Regardless of the detachment from a political party, he says that activism is always political at its core. “I think that activsim cannot be nonpolitical,” he reflects. “It can be nonaffiliated with a party, but everything that is treated in the public sphere is political, and in this case, the activist is political.”

Transitional adjustments

Gjinovci’s civil participation is part of societal actions addressing issues of public concern that have not only redefined activism in Kosovo in the past five years, but that have given a completely new dimension to civil society as a whole.

The whole concept of civil society is one that has been defined variously and perceived in different forms: as citizens and organizations independent from the government, either keeping the establishment under scrutiny, or coming together for a common cause, or in the shape of a community-based initiative, like neighbors gathering to clean their neighborhood.

It gained a lot of attention in eastern European states after the fall of communism as civil society came to be seen as an organization of citizens and groups — be it in formal or informal organizations — that aimed to fill up the sphere where the government no longer had access, to provide a kind of counterbalance to state institutions.

== JOB ==
According to the text on activism and civil society in Kosovo, when did civil society gain a lot of attention in eastern European states?

Dataset records:
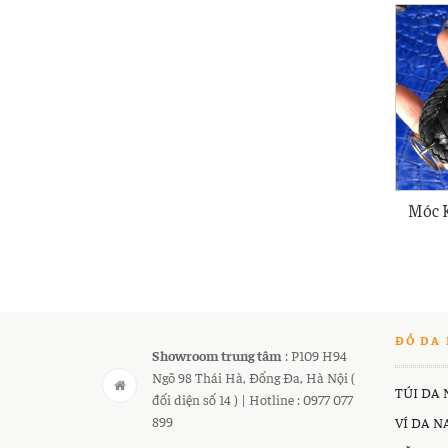
Móc 
Châ
ĐỒ DA 
Showroom trung tâm
: P109 H94
Ngõ 98 Thái Hà, Đống Đa, Hà Nội (
TÚI DA
đối diện số 14 ) | Hotline : 0977 077
899
VÍ DA 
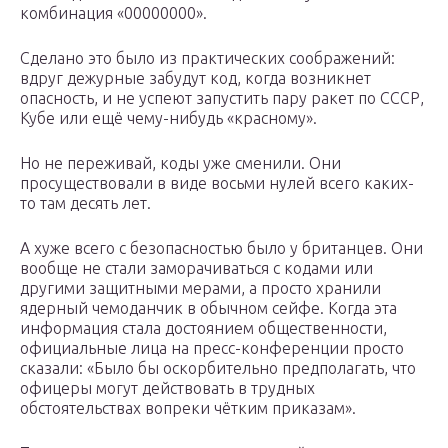
комбинация «00000000».
Сделано это было из практических соображений:
вдруг дежурные забудут код, когда возникнет
опасность, и не успеют запустить пару ракет по СССР,
Кубе или ещё чему-нибудь «красному».
Но не переживай, коды уже сменили. Они
просуществовали в виде восьми нулей всего каких-
то там десять лет.
А хуже всего с безопасностью было у британцев. Они
вообще не стали заморачиваться с кодами или
другими защитными мерами, а просто хранили
ядерный чемоданчик в обычном сейфе. Когда эта
информация стала достоянием общественности,
официальные лица на пресс-конференции просто
сказали: «Было бы оскорбительно предполагать, что
офицеры могут действовать в трудных
обстоятельствах вопреки чётким приказам».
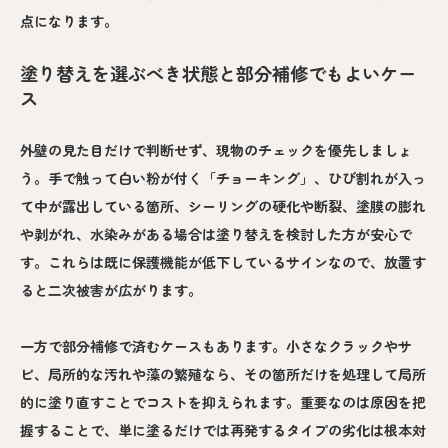
点になります。
塗り替えを選ぶべき状態と部分補修でもよいケー
ス
外壁の見た目だけで判断せず、現物のチェックを優先しましょ
う。手で触って白い粉が付く「チョーキング」、ひび割れが入っ
て中が露出している箇所、シーリングの硬化や断裂、塗膜の膨れ
や剥がれ、水染みがある場合は塗り替えを検討した方が安心で
す。これらは既に保護機能が低下しているサインなので、放置す
ると二次被害が広がります。
一方で部分補修で済むケースもあります。小さなクラックやサ
ビ、局所的な汚れや藻の繁殖なら、その箇所だけを処理して局所
的に塗り直すことでコストを抑えられます。重要なのは原因を把
握することで、単に塗るだけでは再発するタイプの劣化は根本対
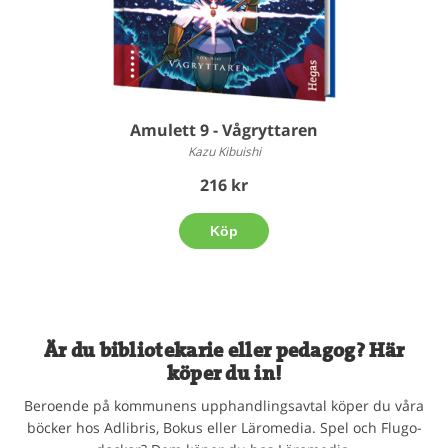
Amulett 9 - Vågryttaren
Kazu Kibuishi
216 kr
Köp
Är du bibliotekarie eller pedagog? Här
köper du in!
Beroende på kommunens upphandlingsavtal köper du våra
böcker hos Adlibris, Bokus eller Läromedia. Spel och Flugo-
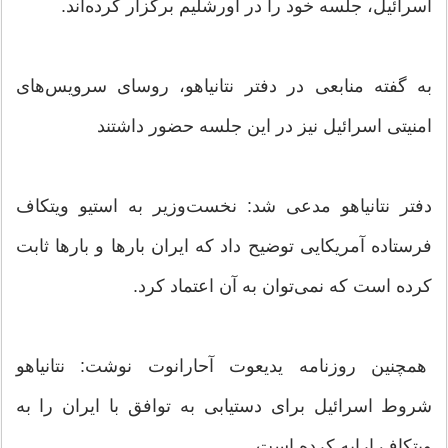
اسرائیل، جلسه خود را در اورشلیم برگزار کرده‌اند.
به گفته منابعی در دفتر نتانیاهو، روسای سرویس‌های
امنیتی اسرائیل نیز در این جلسه حضور داشتند
دفتر نتانیاهو مدعی شد: نخست‌وزیر به استیو ویتکاف
فرستاده آمریکایی توضیح داد که ایران بارها و بارها ثابت
کرده است که نمی‌توان به آن اعتماد کرد.
همچنین روزنامه یدیعوت آحارانوت نوشت: نتانیاهو
شروط اسرائیل برای دستیابی به توافق با ایران را به
ویتکاف ارایه کرده است.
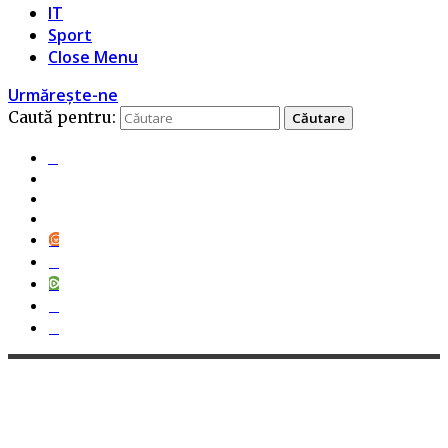
IT
Sport
Close Menu
Urmărește-ne
Caută pentru:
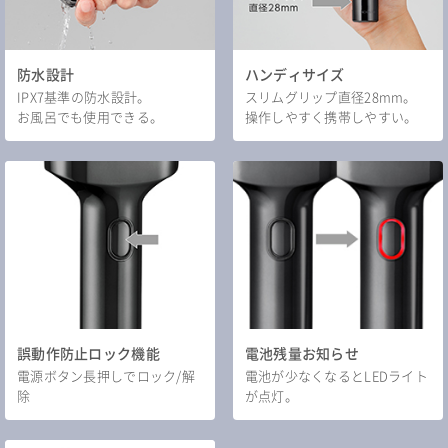
防水設計
ハンディサイズ
IPX7基準の防水設計。
スリムグリップ直径28mm。
お風呂でも使用できる。
操作しやすく携帯しやすい。
誤動作防止ロック機能
電池残量お知らせ
電源ボタン長押しでロック/解
電池が少なくなるとLEDライト
除
が点灯。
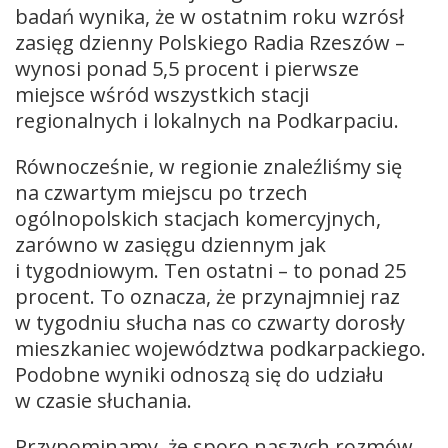
badań wynika, że w ostatnim roku wzrósł
zasięg dzienny Polskiego Radia Rzeszów –
wynosi ponad 5,5 procent i pierwsze
miejsce wśród wszystkich stacji
regionalnych i lokalnych na Podkarpaciu.
Równocześnie, w regionie znaleźliśmy się
na czwartym miejscu po trzech
ogólnopolskich stacjach komercyjnych,
zarówno w zasięgu dziennym jak
i tygodniowym. Ten ostatni – to ponad 25
procent. To oznacza, że przynajmniej raz
w tygodniu słucha nas co czwarty dorosły
mieszkaniec województwa podkarpackiego.
Podobne wyniki odnoszą się do udziału
w czasie słuchania.
Przypominamy, że sporo naszych rozmów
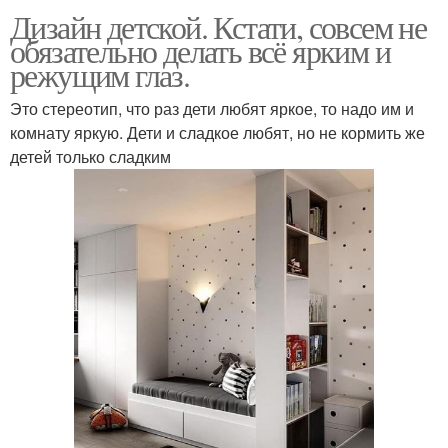
Дизайн детской. Кстати, совсем не
обязательно делать всё ярким и
режущим глаз.
Это стереотип, что раз дети любят яркое, то надо им и
комнату яркую. Дети и сладкое любят, но не кормить же
детей только сладким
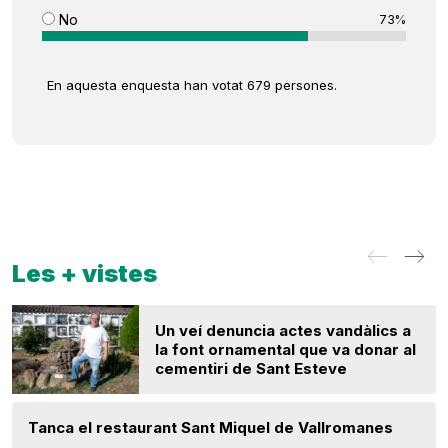
No
73%
En aquesta enquesta han votat 679 persones.
Les + vistes
Un veí denuncia actes vandàlics a
la font ornamental que va donar al
cementiri de Sant Esteve
Tanca el restaurant Sant Miquel de Vallromanes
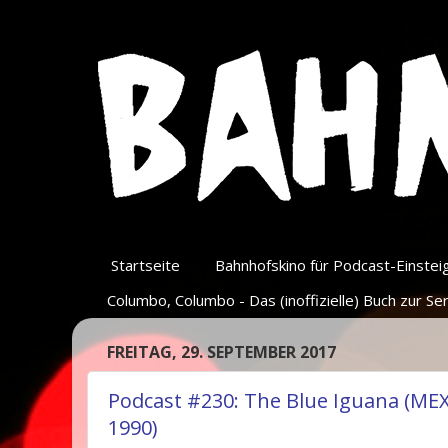
Startseite
Bahnhofskino für Podcast-Einsteige
Columbo, Columbo - Das (inoffizielle) Buch zur Ser
FREITAG, 29. SEPTEMBER 2017
Podcast #230: The Blue Iguana (ME
1990)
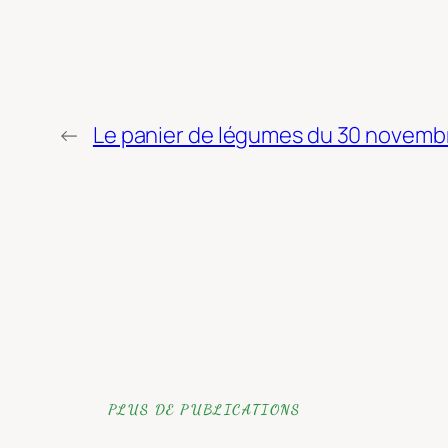
←
Le panier de légumes du 30 novemb
PLUS DE PUBLICATIONS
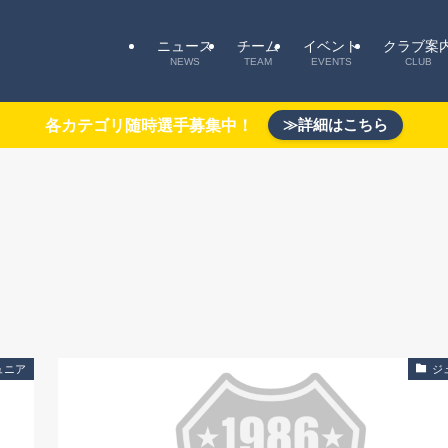
ニュース
チーム
イベント
クラブ案
NEWS
TEAM
EVENTS
CLUB
≫詳細はこちら
各カテゴリ随時選手募集中！
ュニア
ジ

== RESPONSE ==
After the fall of communism.